_Instruction:_ From top to bottom, return the listing exactly as it appears, omitting its images.
══════════
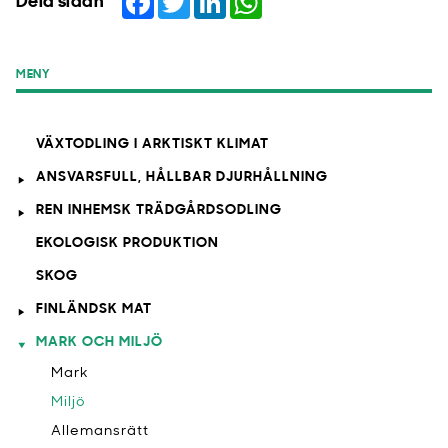
Dela sidan
MENY
VÄXTODLING I ARKTISKT KLIMAT
ANSVARSFULL, HÅLLBAR DJURHÅLLNING
REN INHEMSK TRÄDGÅRDSODLING
EKOLOGISK PRODUKTION
SKOG
FINLÄNDSK MAT
MARK OCH MILJÖ
Mark
Miljö
Allemansrätt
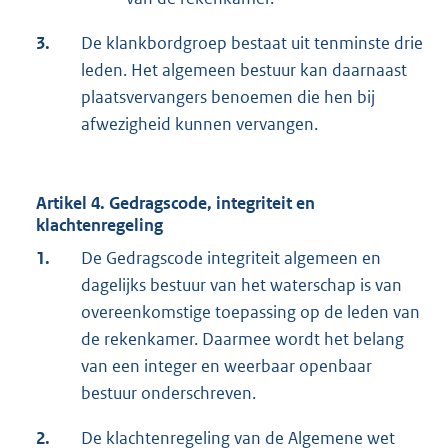
3.
De klankbordgroep bestaat uit tenminste drie
leden. Het algemeen bestuur kan daarnaast
plaatsvervangers benoemen die hen bij
afwezigheid kunnen vervangen.
Artikel 4. Gedragscode, integriteit en
klachtenregeling
1.
De Gedragscode integriteit algemeen en
dagelijks bestuur van het waterschap is van
overeenkomstige toepassing op de leden van
de rekenkamer. Daarmee wordt het belang
van een integer en weerbaar openbaar
bestuur onderschreven.
2.
De klachtenregeling van de Algemene wet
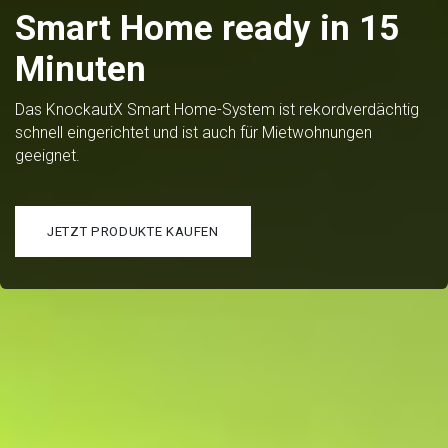
Smart Home ready in 15
Minuten
Das KnockautX Smart Home-System ist rekordverdächtig
schnell eingerichtet und ist auch für Mietwohnungen
geeignet.
JETZT PRODUKTE KAUFEN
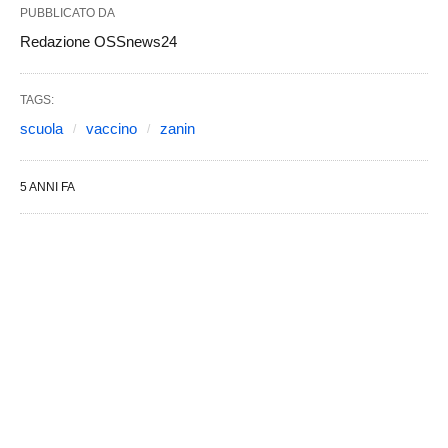
PUBBLICATO DA
Redazione OSSnews24
TAGS:
scuola
vaccino
zanin
5 ANNI FA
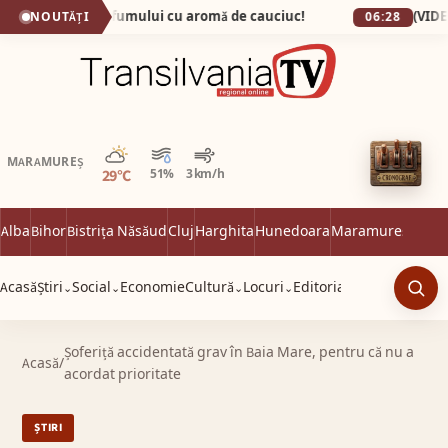
eșul, capitala fumului cu aromă de cauciuc!
NOUTĂȚI
06:28
Parțial noros
MARAMUREȘ
29°C
51%
3 km/h
Alba
Bihor
Bistrița Năsăud
Cluj
Harghita
Hunedoara
Maramureș
Satu 
Acasă
Știri
Social
Economie
Cultură
Locuri
Editorial
⌄
⌄
⌄
⌄
Caut
Șoferiță accidentată grav în Baia Mare, pentru că nu a
Acasă
/
acordat prioritate
ȘTIRI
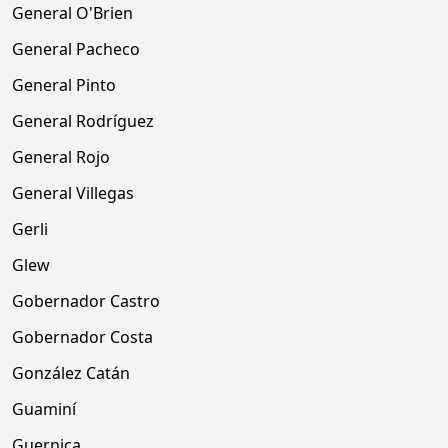
General O'Brien
General Pacheco
General Pinto
General Rodríguez
General Rojo
General Villegas
Gerli
Glew
Gobernador Castro
Gobernador Costa
González Catán
Guaminí
Guernica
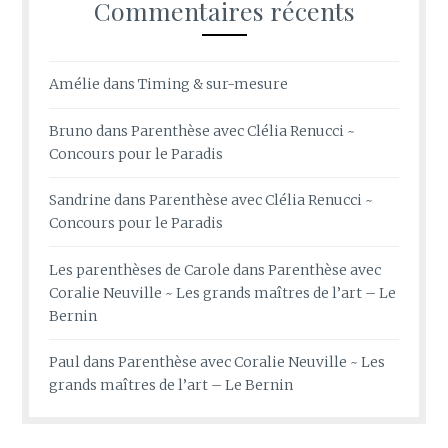
Commentaires récents
Amélie
dans
Timing & sur-mesure
Bruno
dans
Parenthèse avec Clélia Renucci ~
Concours pour le Paradis
Sandrine
dans
Parenthèse avec Clélia Renucci ~
Concours pour le Paradis
Les parenthèses de Carole
dans
Parenthèse avec
Coralie Neuville ~ Les grands maîtres de l’art – Le
Bernin
Paul
dans
Parenthèse avec Coralie Neuville ~ Les
grands maîtres de l’art – Le Bernin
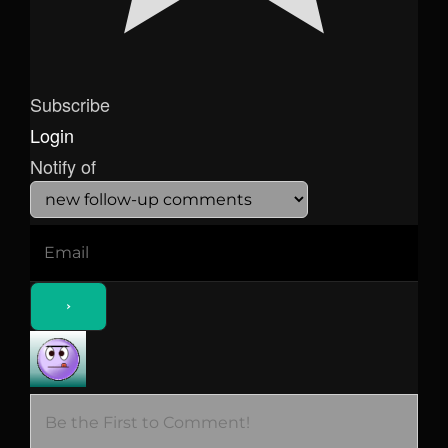
Subscribe
Login
Notify of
══════════
_Solution to the exercise:_
Dela sidan
MENY
VÄXTODLING I ARKTISKT KLIMAT
ANSVARSFULL, HÅLLBAR DJURHÅLLNING
REN INHEMSK TRÄDGÅRDSODLING
EKOLOGISK PRODUKTION
SKOG
FINLÄNDSK MAT
MARK OCH MILJÖ
Mark
Miljö
Allemansrätt
3.
De klankbordgroep bestaat uit tenminste drie
leden. Het algemeen bestuur kan daarnaast
plaatsvervangers benoemen die hen bij
afwezigheid kunnen vervangen.
Artikel 4. Gedragscode, integriteit en
klachtenregeling
1.
De Gedragscode integriteit algemeen en
dagelijks bestuur van het waterschap is van
overeenkomstige toepassing op de leden van
de rekenkamer. Daarmee wordt het belang
van een integer en weerbaar openbaar
bestuur onderschreven.
2.
De klachtenregeling van de Algemene wet
Smart Home ready in 15
Minuten
Das KnockautX Smart Home-System ist rekordverdächtig
schnell eingerichtet und ist auch für Mietwohnungen
geeignet.
JETZT PRODUKTE KAUFEN
PUBBLICATO DA
Redazione OSSnews24
TAGS:
scuola
vaccino
zanin
5 ANNI FA
eșul, capitala fumului cu aromă de cauciuc!
NOUTĂȚI
06:28
Parțial noros
MARAMUREȘ
29°C
51%
3 km/h
Alba
Bihor
Bistrița Năsăud
Cluj
Harghita
Hunedoara
Maramureș
Satu 
Acasă
Știri
Social
Economie
Cultură
Locuri
Editorial
⌄
⌄
⌄
⌄
Caut
Șoferiță accidentată grav în Baia Mare, pentru că nu a
Acasă
/
acordat prioritate
ȘTIRI
General O'Brien
General Pacheco
General Pinto
General Rodríguez
General Rojo
General Villegas
Gerli
Glew
Gobernador Castro
Gobernador Costa
González Catán
Guaminí
Guernica
Commentaires récents
Amélie
dans
Timing & sur-mesure
Bruno
dans
Parenthèse avec Clélia Renucci ~
Concours pour le Paradis
Sandrine
dans
Parenthèse avec Clélia Renucci ~
Concours pour le Paradis
Les parenthèses de Carole
dans
Parenthèse avec
Coralie Neuville ~ Les grands maîtres de l’art – Le
Bernin
Paul
dans
Parenthèse avec Coralie Neuville ~ Les
grands maîtres de l’art – Le Bernin
Subscribe
Login
Notify of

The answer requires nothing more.